Nació en París el 3 de junio de 1635, murió en la misma capital el 26 de noviembre de 1688. Quinault es uno de los más afortunados dramaturgos y libretistas franceses del siglo XVII y fue un «descu­brimiento» de Tristán l’Hermite, junto al cual lo había colocado su padre, modesto panadero, en calidad de criado: Tristan l’Hermite, sorprendido y admirado de las precoces aptitudes artísticas del muchacho, tomó a su cargo su educación y pronto lanzó al novel comediógrafo haciendo re­presentar una de sus obras, Les rivales (1653), la primera de una serie de «pièces» que van de lo trágico a lo cómico y que se sucedieron numerosas y aplaudidas en los teatros parisienses durante casi quince años : Uamant indiscret (1654), La comédie sans comédie (1655), Le fantôme amoureux (1659), Astrate (1663, v. Armida), etc.

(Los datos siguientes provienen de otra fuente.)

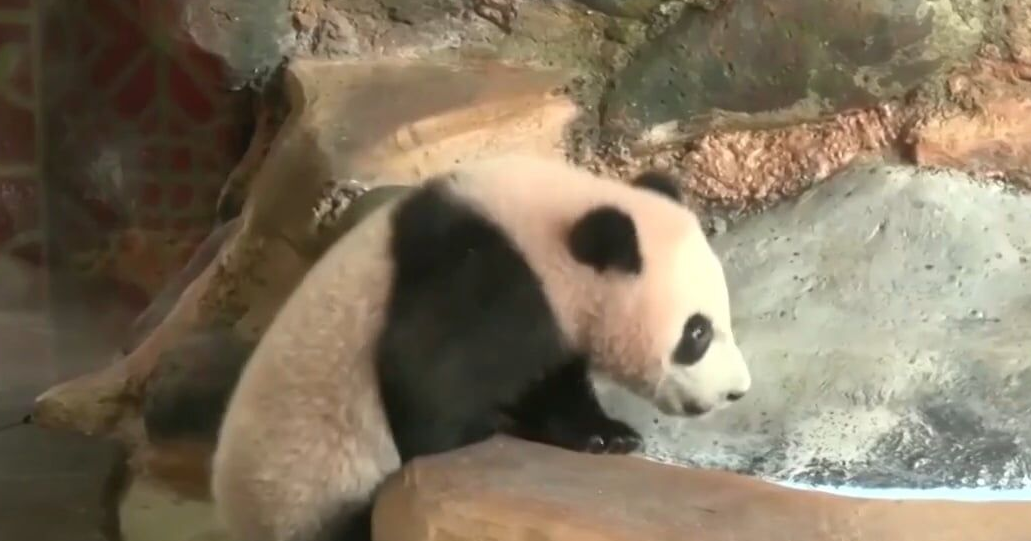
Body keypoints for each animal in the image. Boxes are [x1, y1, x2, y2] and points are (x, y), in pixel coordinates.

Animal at [210, 155, 751, 541]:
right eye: (697, 333)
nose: (737, 392)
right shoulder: (475, 280)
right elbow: (430, 388)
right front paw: (484, 432)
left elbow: (548, 382)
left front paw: (607, 435)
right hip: (308, 497)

Aco­gido Quinault en los círculos «preciosos», su ma­trimonio (1660) con la viuda de un rico comerciante le permitió comprar el cargo de ayuda de cámara del rey y después el de auditor en el Tribunal de Cuentas; en 1670 era admitido en la Academia. La fama de Quinault, oscurecida por el éxito del teatro raciniano, recobró su antiguo esplendor al colaborar con G. B. Lully (v.), para el que es­cribió numerosos libretos, entre los que son dignos de mención Cadmo y Hermio- na (1673, v.), Alcestes (1674, v.), Phaéton (1683), Amadis de Gaule (1684) y Armida (1685, v.), el último de la serie. Pensionado más tarde por el rey y después de recibir muchos honores, le sobrevino una crisis moral a consecuencia de la cual, roto todo vínculo mundano, pasó los dos últimos años de su vida en la soledad y en religioso recogimiento.